The surge in Wi-Fi-enabled devices has been a boon for society but a strain on the wireless spectrum that provides the frequencies. Many of the frequencies are fixed, having been allocated exclusively for radio, television, military, mobile and other operators. What remains is limited.
Krunz’s solution to frequency scarcity lies in dynamic spectrum access, or DSA.
DSA classifies frequency users as either primary or secondary -- those specifically assigned to the frequency, and those hoping to use it opportunistically -- and it encourages sharing between the two. Primary users get priority; however, when they’re not using the frequency, secondary users have the opportunity to temporarily access it.
“There are a lot of wireless users, but their traffic fluctuates depending on the time of day and location -- for example, at night or in rural areas,” Krunz said. “Those frequencies are not well utilized.”

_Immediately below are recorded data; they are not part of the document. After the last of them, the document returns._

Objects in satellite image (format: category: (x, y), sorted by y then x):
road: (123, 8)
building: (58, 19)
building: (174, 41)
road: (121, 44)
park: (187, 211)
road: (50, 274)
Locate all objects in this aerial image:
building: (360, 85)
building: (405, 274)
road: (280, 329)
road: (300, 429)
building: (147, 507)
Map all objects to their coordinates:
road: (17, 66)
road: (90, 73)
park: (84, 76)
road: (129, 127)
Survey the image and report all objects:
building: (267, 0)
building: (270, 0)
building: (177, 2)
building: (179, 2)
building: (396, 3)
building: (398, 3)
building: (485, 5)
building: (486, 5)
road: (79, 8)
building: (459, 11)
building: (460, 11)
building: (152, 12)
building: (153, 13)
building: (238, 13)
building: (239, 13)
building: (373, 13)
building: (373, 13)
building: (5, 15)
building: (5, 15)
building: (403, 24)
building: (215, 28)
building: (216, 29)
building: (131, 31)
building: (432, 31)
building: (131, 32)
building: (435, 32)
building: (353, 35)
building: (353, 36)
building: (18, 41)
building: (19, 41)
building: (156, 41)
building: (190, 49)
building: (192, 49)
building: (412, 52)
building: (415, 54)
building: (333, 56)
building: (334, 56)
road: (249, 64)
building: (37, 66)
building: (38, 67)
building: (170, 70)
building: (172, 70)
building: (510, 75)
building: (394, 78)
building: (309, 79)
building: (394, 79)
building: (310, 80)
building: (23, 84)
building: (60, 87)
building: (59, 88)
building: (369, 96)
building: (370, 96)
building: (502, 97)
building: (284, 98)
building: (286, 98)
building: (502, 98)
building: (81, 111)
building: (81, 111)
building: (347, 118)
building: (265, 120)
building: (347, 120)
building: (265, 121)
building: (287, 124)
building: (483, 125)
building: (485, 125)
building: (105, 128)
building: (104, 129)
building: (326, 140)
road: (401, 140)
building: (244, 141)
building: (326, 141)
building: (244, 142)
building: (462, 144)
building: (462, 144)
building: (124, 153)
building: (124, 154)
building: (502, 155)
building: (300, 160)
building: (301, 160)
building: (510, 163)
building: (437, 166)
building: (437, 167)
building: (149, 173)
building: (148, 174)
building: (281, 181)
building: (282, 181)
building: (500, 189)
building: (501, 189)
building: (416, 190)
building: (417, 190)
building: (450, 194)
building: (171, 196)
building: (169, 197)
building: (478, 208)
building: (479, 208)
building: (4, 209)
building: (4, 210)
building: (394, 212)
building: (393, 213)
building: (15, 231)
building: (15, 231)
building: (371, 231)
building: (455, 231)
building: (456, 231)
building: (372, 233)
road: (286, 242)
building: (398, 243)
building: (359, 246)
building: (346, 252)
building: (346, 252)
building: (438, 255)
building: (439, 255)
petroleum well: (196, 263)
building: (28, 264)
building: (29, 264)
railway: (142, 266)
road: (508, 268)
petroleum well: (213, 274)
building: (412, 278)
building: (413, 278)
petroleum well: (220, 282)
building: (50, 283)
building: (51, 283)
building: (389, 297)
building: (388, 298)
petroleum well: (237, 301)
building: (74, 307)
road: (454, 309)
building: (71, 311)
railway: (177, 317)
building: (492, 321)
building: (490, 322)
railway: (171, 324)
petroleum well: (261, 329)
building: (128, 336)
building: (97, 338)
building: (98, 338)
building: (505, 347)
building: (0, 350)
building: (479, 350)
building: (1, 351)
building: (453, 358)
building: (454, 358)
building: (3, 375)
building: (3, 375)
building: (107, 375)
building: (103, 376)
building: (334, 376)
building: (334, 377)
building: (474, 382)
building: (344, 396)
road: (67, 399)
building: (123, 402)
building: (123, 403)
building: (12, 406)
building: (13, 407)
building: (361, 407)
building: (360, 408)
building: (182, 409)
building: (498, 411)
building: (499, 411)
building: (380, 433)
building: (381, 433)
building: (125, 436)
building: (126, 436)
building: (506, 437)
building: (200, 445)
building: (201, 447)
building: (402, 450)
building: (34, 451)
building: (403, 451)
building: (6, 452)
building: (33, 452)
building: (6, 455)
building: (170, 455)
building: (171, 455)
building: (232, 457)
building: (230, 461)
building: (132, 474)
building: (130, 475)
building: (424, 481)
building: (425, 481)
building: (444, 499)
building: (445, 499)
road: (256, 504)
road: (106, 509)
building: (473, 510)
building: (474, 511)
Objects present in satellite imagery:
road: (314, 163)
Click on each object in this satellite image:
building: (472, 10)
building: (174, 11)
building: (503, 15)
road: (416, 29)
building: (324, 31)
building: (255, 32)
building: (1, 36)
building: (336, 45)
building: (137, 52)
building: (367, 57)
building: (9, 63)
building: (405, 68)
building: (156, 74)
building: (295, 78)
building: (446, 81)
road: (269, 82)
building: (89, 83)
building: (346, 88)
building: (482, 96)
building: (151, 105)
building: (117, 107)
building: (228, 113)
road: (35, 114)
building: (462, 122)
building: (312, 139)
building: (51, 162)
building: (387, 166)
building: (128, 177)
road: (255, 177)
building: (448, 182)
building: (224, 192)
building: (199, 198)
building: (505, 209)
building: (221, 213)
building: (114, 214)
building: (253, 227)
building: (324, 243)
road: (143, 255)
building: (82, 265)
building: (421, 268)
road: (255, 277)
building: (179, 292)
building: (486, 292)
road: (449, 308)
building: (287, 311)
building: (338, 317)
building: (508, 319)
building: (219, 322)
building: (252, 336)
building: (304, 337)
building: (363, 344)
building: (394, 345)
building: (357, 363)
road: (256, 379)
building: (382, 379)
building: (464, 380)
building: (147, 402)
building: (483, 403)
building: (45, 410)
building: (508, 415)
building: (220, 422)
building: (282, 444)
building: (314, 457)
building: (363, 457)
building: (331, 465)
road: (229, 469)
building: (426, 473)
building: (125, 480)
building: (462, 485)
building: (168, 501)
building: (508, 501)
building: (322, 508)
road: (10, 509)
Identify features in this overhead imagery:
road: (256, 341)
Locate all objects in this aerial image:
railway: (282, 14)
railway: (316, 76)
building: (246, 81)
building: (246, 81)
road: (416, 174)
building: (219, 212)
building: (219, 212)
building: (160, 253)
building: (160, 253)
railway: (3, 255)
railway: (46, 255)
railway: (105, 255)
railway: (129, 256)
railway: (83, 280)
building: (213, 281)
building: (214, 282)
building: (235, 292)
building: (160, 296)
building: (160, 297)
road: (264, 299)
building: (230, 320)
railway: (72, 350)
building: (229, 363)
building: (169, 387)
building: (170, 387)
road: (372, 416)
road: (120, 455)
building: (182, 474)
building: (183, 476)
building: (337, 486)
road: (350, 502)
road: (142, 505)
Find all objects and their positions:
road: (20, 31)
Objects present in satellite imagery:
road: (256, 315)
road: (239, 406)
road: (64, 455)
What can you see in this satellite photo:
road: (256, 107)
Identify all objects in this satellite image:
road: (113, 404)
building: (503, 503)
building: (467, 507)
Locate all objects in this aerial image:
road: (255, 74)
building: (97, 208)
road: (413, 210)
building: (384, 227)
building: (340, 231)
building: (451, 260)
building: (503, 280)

Two features of the wireless spectrum make DSA particularly challenging: the varying levels of primary-user activity in different parts and the degree to which primary users tolerate outside interference. Military radar, for example, will not tolerate any amount of external interference.
Harvesting enough unused wireless capacity for several segments of the allocated spectrum requires a single wireless device that can operate on multiple frequencies, often simultaneously.
Krunz is principal investigator with co-PI Xin on a four-year project -- funded by the National Science Foundation -- to develop a handheld cognitive radio with two antennas capable of working across frequencies from 470 MHz to 4.4 GHz. Designing such a device that is also compact would be a first.
“Conventional antennas only work within a set frequency,” explained Xin. “If you tried to adapt one for multiple frequencies, it would either be too large for mobile use, or it wouldn’t work at all.”
Added Krunz: “The new device will locate and hop on available frequencies without the users ever noticing it. It will sense an open channel and use it for a short period of time while keeping an eye out for other open channels. When the primary user wants the channel back, it will hop to another open channel."